Wed | Aug 23, 2017

Chuck throws out challenge to developers to build courthouses

Published:Monday | May 23, 2016 | 5:00 AM
Chuck

In recognition of the fact that the Government has an abundance of land on which to build new courthouses but a shortage of capital with which to do so, Justice Minister Delroy Chuck is mooting a system of public-private partnership (PPP) by which the much-needed facilities can be constructed.

"I accept that the court facilities are, in many cases, in a shabby condition," Chuck told lawyers present for the General Legal Council Law Conference held yesterday at the Jamaica Conference Centre in downtown Kingston.

"The problem is not that we don't have land to build courts. What we don't have is money, and this is where creativity must be used. So I am now in a process to get into PPP."

Pointing to the five acres of land owned by the Ministry of Justice in St Ann, Chuck indicated that he had proposed that developers come on board to utilise the land for projects that would include the construction of courthouses.

"We want the developers to develop the five acres, put together five six-storey buildings, a shopping centre, but just give me about five courthouses secure away from the crowds," he said to the gathering of lawyers.

 

RENOVATION OF FACILITIES

 

Another proposal for which Chuck is pleading for developers to engage in PPP with the Government is the renovation of court facilities in the Half-Way Tree, St Andrew, area.

"I am now looking at a bigger proposal to renovate the whole of Half-Way Tree between Constant Spring Road, Eastwood Park, South Avenue and Hagley Park ... and if I show you this development, it looks good. The problem now is to find the money to put it out there, and the idea is to make Half-Way Tree a real centre for court services," he said.

Chuck also has his eye on commercial development for the old Attorney General's Chambers, which he hopes to achieve through a memorandum of understanding with investors who have already expressed an interest.

"We would put a nice food court on the first floor and then another four storeys to house the Ministry of Justice, the Attorney General's Chambers, and the Court Administration Division. These are areas I am vigorously working on to see if PPP can come into place to assist us in a creative way," he added.

Chuck also mooted a proposal for developers to buy out facilities in Montego Bay as the location is unsuitable for a court.

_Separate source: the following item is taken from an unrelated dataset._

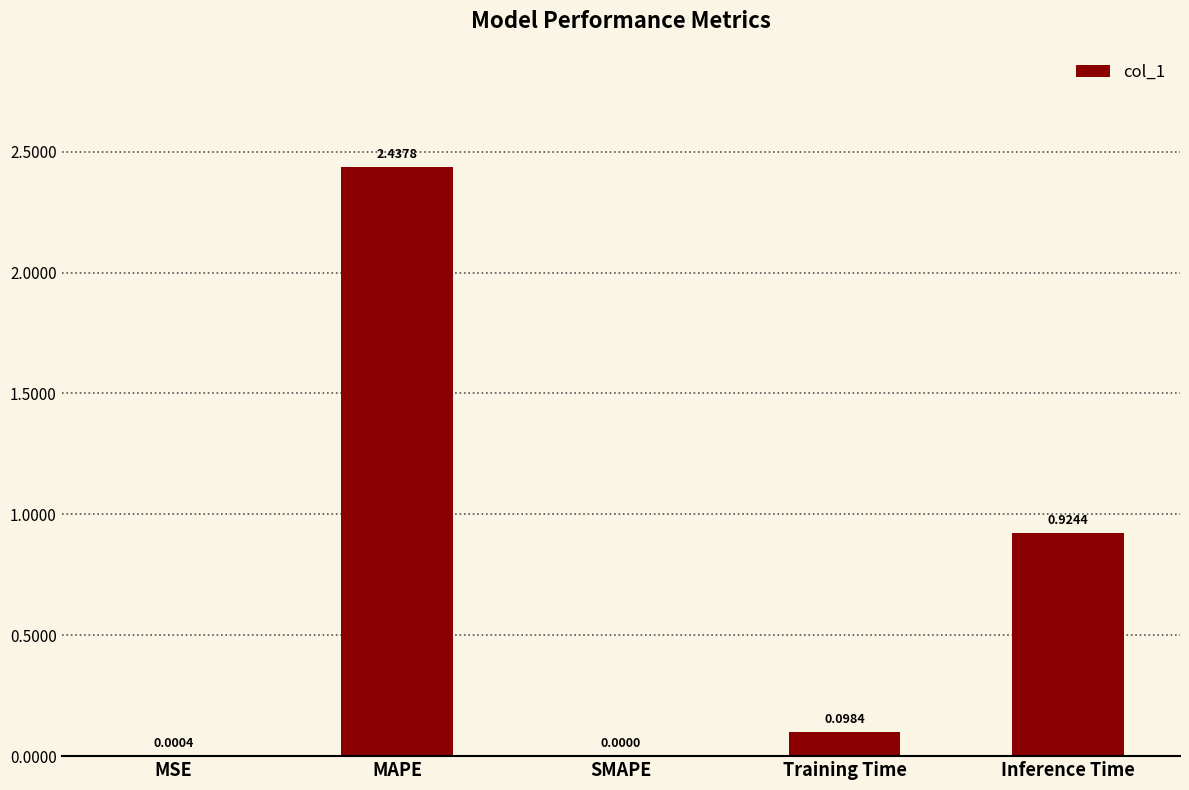

Where is the data nearest to the value 1?

Inference Time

This, he said, would provide some of the much-needed funds to build modern courthouses elsewhere.

"I am hoping that some of you will introduce some of the investors because at the end of the day, it will be an open, transparent process, and once I am there, I will pressure and press for it to happen because that is the only way I can see additional modern court facilities coming to us in the next five to 10 years," he told the lawyers.